Records from a data source
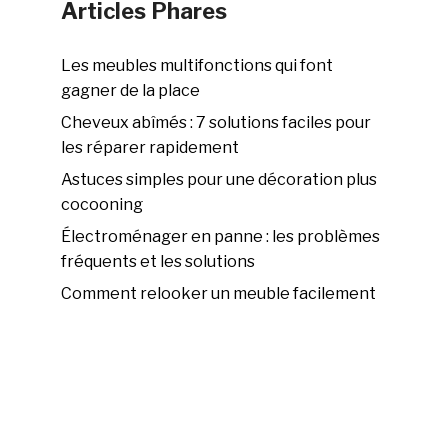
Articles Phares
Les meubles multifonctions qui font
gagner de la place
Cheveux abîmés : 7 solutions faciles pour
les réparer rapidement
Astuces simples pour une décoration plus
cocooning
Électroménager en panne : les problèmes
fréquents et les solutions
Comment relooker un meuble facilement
...
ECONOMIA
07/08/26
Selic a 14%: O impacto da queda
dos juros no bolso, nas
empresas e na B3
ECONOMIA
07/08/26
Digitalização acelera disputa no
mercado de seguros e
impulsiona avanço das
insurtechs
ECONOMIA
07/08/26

Request
Starting with the line above that holds "Articles Phares" and stopping with the line that holds "Comment relooker un meuble facilement", reproduce each line exactly, omitting all other lines.

Task answer
Articles Phares
Les meubles multifonctions qui font
gagner de la place
Cheveux abîmés : 7 solutions faciles pour
les réparer rapidement
Astuces simples pour une décoration plus
cocooning
Électroménager en panne : les problèmes
fréquents et les solutions
Comment relooker un meuble facilement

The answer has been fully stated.